DATA PROVIDED:
· · · ·

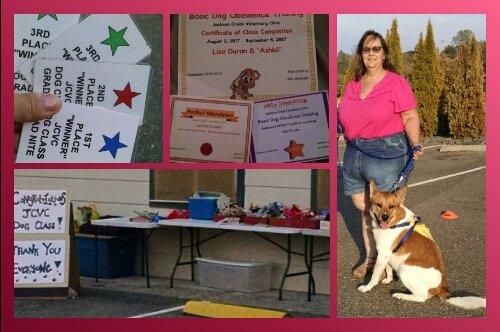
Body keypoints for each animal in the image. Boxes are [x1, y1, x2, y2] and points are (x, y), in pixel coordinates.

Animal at [358, 180, 486, 310]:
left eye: (391, 206)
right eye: (378, 205)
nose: (385, 217)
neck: (395, 222)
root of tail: (441, 288)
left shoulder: (383, 254)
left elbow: (375, 275)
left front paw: (367, 287)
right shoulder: (386, 254)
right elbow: (388, 269)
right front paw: (388, 280)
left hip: (404, 269)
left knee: (421, 297)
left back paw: (400, 295)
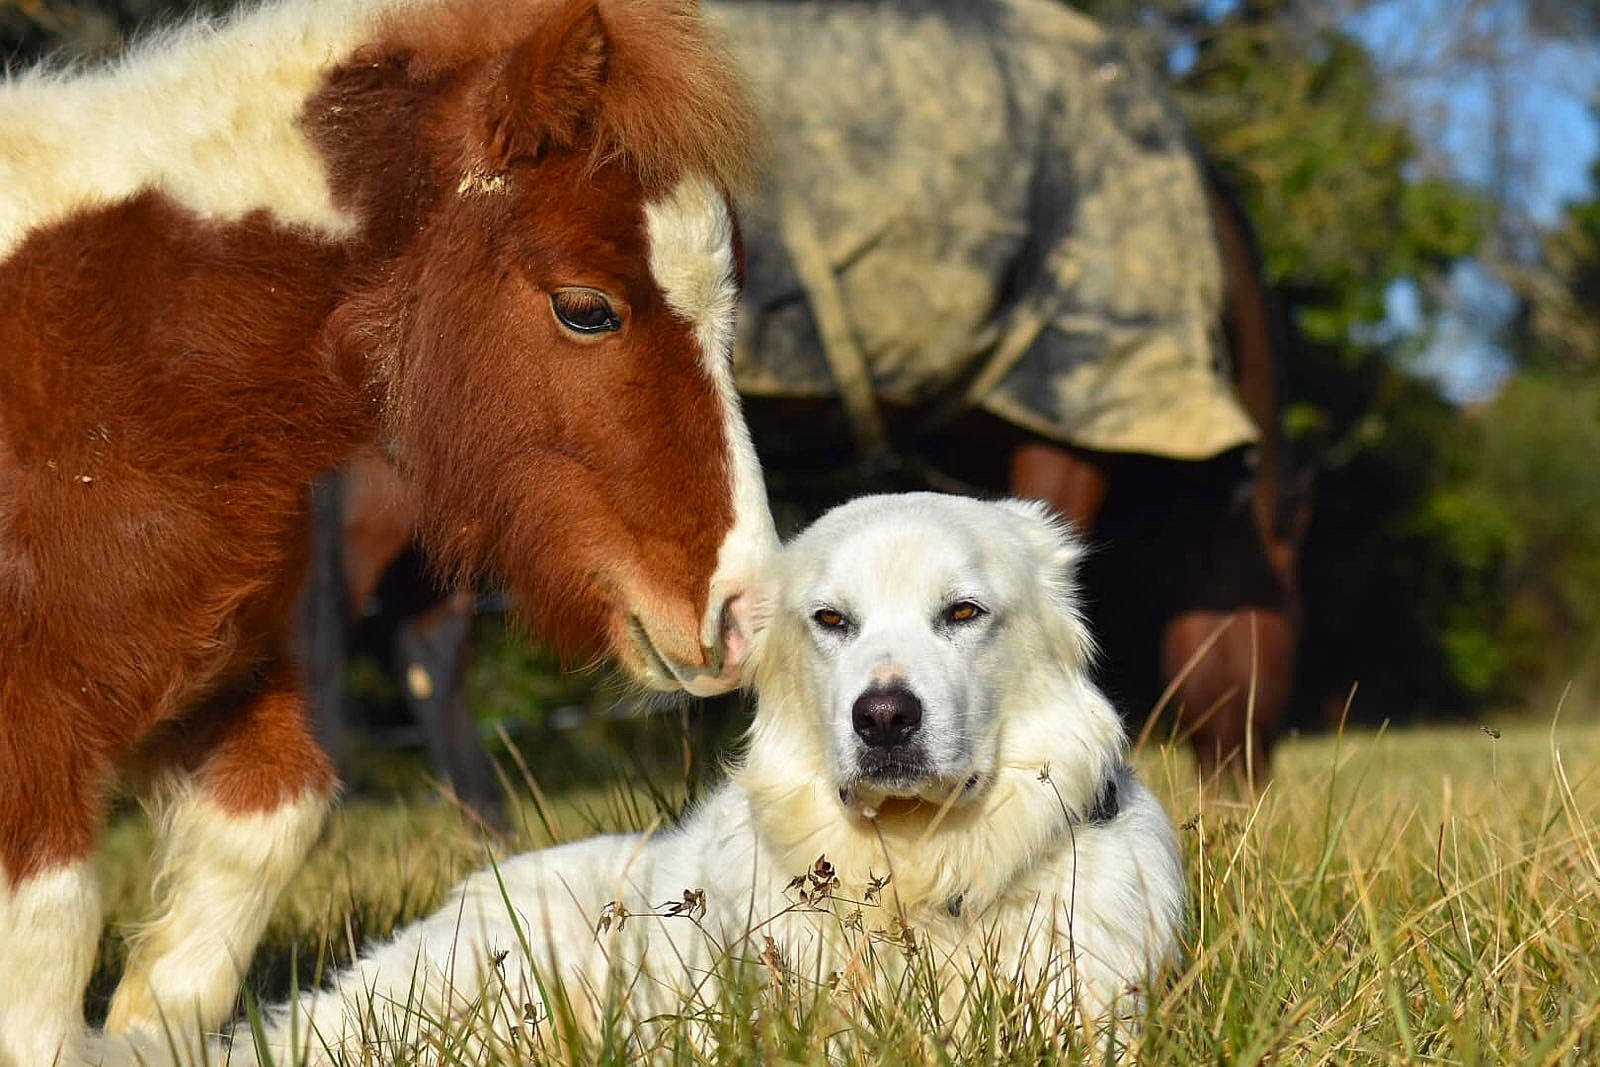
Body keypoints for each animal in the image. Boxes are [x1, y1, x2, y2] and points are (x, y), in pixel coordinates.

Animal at [0, 0, 771, 1062]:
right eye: (586, 308)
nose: (744, 612)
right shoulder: (32, 740)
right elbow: (43, 961)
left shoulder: (245, 670)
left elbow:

· · · ·

EXERCISE DIRECTIONS:
Please print the entries above exactly. Skip every picture.

REPLY TO THE TASK:
Body keypoints for each animal in the image. Boxes are [x1, y1, x2, y2] and points are (x, y), in pixel coordinates.

Animal at [358, 180, 486, 310]:
left eye: (391, 206)
right eye: (378, 205)
nose: (385, 217)
neck: (395, 222)
root of tail: (441, 288)
left shoulder: (383, 254)
left elbow: (375, 275)
left front paw: (367, 287)
right shoulder: (386, 254)
right elbow: (388, 269)
right front paw: (388, 280)
left hip: (404, 269)
left knee: (421, 297)
left back paw: (400, 295)
Body keypoints for each animal in the image. Boxes are [x1, y1, x2, y2] and points are (x, y), in pixel coordinates.

Animal at [0, 0, 771, 1062]:
right eye: (586, 308)
nose: (744, 612)
right shoulder: (32, 740)
right elbow: (43, 961)
left shoulder: (245, 670)
left elbow:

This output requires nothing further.